Baseball has been a lot of fun lately. We have been playing well and have only lost one game. It has been a lot of fun playing with the high schoolers, and it is a new, hard challenge. Playing sports for your school feels different than playing in a league because it represents you. I also think that it’s really cool that I get to play sports for high school as an 8th grader.
Boehm
Teach-In
Something that was surprising was that our activity was very successful even though it was inside. We didn’t think that it would go well because of the weather, but it turned out better than we expected. Overall, I feel that what we had a very successful time and I am proud of how our hard work turned out.
Basketball Game
Yesterday, we had a basketball game. In this game, the team we played, Dwight, wasn’t that great. What I learned from this game is that sometimes, it can be better to do something hard than to do something too easy. I think that this is a good thing for me to know because I think that it will mean that I will push myself more than I would otherwise.
Basketball Part 2.0
Yesterday at the LREI Knights basketball game, we lost. Though we lost, I thought that we played the best game of the year. This reminded me of a lesson. This lesson was that sometimes the best thing that happens to everyone isn’t always the greatest thing.
Math
In math lately, we have been doing a lot. We have been learning about radicals and scientific notation which I think is really cool because it seems to be a useful skill to have. I think that what I am doing in math is cool and I like how what we’re doing is to my speed and I am learning a lot of new things. I think that this keeps me engaged in math class because I am challenged enough. I think that this helps me call out less because I have more things that I need to focus on.
My Fun Break
Over break, I had a lot of fun. What I did over this break was ski. What I did while I was skiing was fun. The fun thing that I did whilst skiing was just regular skiing in Vermont, specifically a mountain called Stowe. Stowe is the name of the town in Vermont where I skied. Stowe is the name of the mountain that I skied at. In Stowe, I skied a lot of different runs, some were greens, some were blues and some were blacks, and by the way, some were double blacks. It was a very fun time in Vermont that I had, and then, I went to a little mountain called Catamount. At this mountain, I am an instructor. What I do is I instruct. I instruct people of all ages. One day, I taught someone how to ski, and I realized that since I taught him how to ski, that is an experience that can stay with him for the rest of his life.
Something That I Learned
Some aspect of learning that I had this week was over the weekend. I was upstate when I was learning how to be a ski instructor and we had to learn about how to make learning fun and engaging, as supposed to being the one taught in a fun and engaging way. It really helped me learn how hard it is to do that.
Comparisons & Unit Rates
https://app.letsrecap.com/public/r/0287cdd1cd67758b748832d90eb2df6a
I have found the concepts that we have been learning in math to be very helpful. From this information, I have gotten better at calculating percents, among many other things.
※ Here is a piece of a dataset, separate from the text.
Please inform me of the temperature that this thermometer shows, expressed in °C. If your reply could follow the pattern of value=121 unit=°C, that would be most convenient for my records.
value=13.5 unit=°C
Here are 2 unit rates that can be found in one problem:
Ozs. 1 x
– –
$ y 5
Obviously, I cannot figure out both x and y in this problem, but if I know one of them I can. For example, if I went to the store and had one dollar to get ounces of cereal, how many I could get for $1. I would solve it by setting it up like this:
Ozs. 5 x
– –
$ 25 1
I would be able to figure out this problem. In order to do this, I would need to multiply 1 by 5, and then divide it by 25, so it would be 0.2. Now, I know that for every dollar, you can get .2 ozs of cereal.
Mathematical Similarity Summary
Figures are mathematically similar if they share a scale factor/ratio, and also they have to have congruent corresponding angles. This is true because if there is a triangle, and both have side lengths that are related by a scale factor but don’t have angles that are congruent, the figure is not similar. In order to acheive similarity, both of these reasons have to be true.
True or False…
Any two rectangles are similar.
This is false because both of these things aren’t true in this case. For example, if you had 2 rectangles, one with the dimensions 4x4x4x4 with 90° angles since it is a rectangle, and the second rectangle was 4x18293x4x18293, with 90° angles would not be related by a scale factor to the first rectangle.
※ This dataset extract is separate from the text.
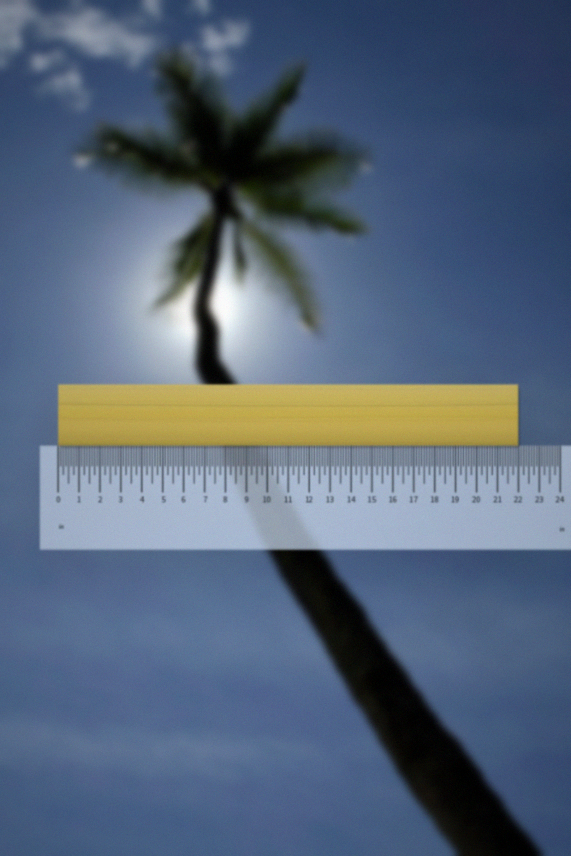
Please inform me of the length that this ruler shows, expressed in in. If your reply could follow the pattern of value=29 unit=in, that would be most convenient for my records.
value=22 unit=in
Any two equilateral triangles are similar
This is true because all sides would be the same, as would the angles. If you had 10 equilateral triangles with different measurements, they would all be similar. 1x1x1, 1.5×1.5×1.5, 2x2x2, 2.5×2.5×2.5, 3x3x3, 3.5×3.5×3.5, 4x4x4, 4.5×4.5×4.5, 5x5x5, 5.5×5.5×5.5 are all related to each other. The ratios from the first one to the rest of them are 1:1.5, 1:2, 1:2.5, 1:3, 1:3.5, 1:4, 1:4.5, 1:5, 1:5.5, and they are therefore similar because all equilateral triangles have the same angles.
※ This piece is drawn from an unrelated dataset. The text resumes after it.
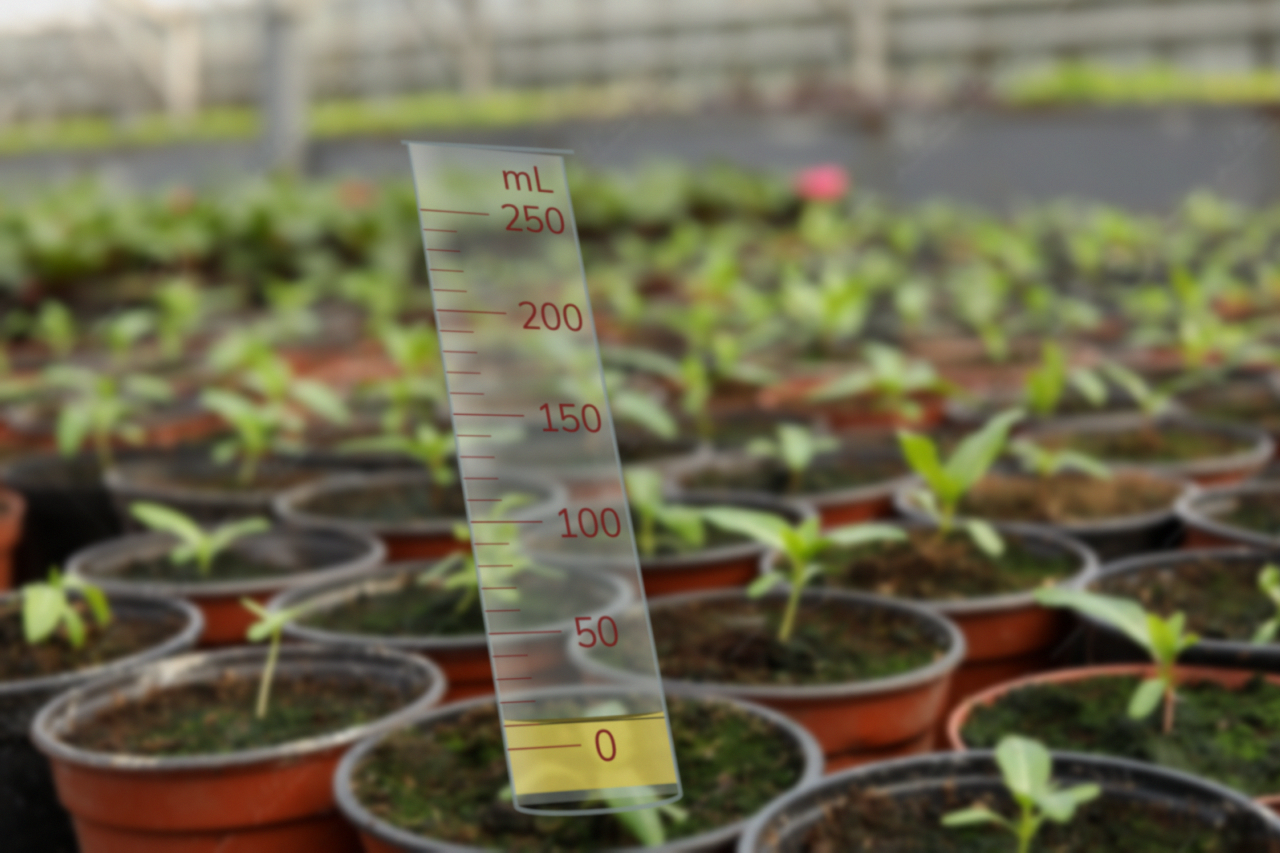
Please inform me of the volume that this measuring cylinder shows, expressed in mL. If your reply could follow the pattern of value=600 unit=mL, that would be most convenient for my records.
value=10 unit=mL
My Good (and Bad) Math Notes
In order for us to learn from our mistakes, we have to know the differences that show a mistake versus something that was done correctly. Above, you can see an example of bad notes. And below, there is a picture of my good note taking. The notes above are bad because my writing is too big, as it takes up more than one letter per space. It is also not very neat. The notes below are good notes because it is very neat, and it also each box has one letter in it.